*Excerpted data:*
╭──
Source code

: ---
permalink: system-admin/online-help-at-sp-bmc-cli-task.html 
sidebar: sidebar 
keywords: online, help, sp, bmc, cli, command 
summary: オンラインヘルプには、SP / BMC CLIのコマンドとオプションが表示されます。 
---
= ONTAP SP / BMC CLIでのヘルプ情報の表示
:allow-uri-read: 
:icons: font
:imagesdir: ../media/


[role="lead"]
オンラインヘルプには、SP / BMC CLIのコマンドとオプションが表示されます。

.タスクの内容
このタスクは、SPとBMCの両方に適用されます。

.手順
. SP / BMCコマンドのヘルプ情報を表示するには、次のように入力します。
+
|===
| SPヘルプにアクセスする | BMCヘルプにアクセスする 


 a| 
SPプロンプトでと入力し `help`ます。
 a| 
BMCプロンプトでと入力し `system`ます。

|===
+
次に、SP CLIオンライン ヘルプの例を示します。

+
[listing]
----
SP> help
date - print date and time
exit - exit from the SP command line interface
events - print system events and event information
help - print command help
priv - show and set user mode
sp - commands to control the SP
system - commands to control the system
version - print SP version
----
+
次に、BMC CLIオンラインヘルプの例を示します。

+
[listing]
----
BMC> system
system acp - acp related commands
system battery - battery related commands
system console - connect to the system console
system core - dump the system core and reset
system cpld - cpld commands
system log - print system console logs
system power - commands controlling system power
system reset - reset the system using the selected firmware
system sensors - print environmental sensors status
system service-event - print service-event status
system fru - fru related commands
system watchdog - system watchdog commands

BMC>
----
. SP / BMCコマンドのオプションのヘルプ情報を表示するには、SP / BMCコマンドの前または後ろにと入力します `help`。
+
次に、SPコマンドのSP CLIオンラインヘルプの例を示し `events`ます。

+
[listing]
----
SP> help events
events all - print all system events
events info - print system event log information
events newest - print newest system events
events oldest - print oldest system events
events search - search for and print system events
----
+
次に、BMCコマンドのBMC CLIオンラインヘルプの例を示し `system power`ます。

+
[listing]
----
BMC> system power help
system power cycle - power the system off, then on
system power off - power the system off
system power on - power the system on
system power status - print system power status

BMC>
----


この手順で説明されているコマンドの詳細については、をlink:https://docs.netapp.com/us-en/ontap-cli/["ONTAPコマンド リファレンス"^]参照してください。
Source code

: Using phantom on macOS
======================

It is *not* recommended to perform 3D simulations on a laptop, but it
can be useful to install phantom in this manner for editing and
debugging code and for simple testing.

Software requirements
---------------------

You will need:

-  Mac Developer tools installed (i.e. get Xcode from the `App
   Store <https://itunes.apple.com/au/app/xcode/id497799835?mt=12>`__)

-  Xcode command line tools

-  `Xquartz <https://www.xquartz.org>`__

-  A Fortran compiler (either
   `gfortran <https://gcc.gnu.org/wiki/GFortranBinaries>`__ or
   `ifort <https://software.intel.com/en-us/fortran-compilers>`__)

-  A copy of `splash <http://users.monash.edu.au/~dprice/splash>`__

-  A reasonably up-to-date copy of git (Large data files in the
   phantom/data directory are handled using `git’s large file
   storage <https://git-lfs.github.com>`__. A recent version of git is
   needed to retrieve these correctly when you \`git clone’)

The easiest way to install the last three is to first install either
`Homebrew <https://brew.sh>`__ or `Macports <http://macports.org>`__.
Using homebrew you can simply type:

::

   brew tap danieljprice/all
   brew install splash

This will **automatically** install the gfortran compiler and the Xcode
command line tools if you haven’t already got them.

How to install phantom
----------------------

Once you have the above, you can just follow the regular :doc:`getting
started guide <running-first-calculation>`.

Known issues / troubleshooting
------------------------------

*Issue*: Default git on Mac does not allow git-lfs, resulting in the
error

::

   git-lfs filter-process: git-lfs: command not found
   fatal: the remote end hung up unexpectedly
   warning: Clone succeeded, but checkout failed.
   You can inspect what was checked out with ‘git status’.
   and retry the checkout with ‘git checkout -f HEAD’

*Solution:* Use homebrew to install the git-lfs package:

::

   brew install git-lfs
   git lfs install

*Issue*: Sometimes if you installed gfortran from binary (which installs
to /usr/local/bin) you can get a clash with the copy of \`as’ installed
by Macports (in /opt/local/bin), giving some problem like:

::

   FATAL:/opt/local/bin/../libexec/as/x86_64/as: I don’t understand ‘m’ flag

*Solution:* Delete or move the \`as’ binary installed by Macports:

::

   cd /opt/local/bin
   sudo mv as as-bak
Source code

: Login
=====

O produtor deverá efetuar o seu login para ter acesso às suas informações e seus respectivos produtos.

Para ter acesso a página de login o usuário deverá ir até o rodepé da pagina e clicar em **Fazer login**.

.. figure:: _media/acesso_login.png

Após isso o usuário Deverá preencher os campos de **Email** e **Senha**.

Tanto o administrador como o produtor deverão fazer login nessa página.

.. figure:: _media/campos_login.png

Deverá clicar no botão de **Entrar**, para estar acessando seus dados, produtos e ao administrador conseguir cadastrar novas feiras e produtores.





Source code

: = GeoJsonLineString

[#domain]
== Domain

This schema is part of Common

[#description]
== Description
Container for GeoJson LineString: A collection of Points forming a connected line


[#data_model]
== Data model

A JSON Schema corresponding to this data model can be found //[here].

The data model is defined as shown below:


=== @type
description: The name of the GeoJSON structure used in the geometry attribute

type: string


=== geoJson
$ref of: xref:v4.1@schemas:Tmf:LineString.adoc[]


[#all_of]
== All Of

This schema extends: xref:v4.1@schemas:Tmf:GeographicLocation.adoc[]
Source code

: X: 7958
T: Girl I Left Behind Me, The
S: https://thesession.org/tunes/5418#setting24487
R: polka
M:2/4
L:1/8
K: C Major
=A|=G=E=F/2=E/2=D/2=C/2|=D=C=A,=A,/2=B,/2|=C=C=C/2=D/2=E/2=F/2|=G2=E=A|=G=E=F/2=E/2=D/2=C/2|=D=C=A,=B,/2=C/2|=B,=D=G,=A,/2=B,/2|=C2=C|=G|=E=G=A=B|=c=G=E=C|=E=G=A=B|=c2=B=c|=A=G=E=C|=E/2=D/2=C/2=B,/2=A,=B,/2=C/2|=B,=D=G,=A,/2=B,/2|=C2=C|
╰──
*To-do item:* Each line in the data that holds the word "オンラインヘルプには" must be copied.

*Your response:*
summary: オンラインヘルプには、SP / BMC CLIのコマンドとオプションが表示されます。 
オンラインヘルプには、SP / BMC CLIのコマンドとオプションが表示されます。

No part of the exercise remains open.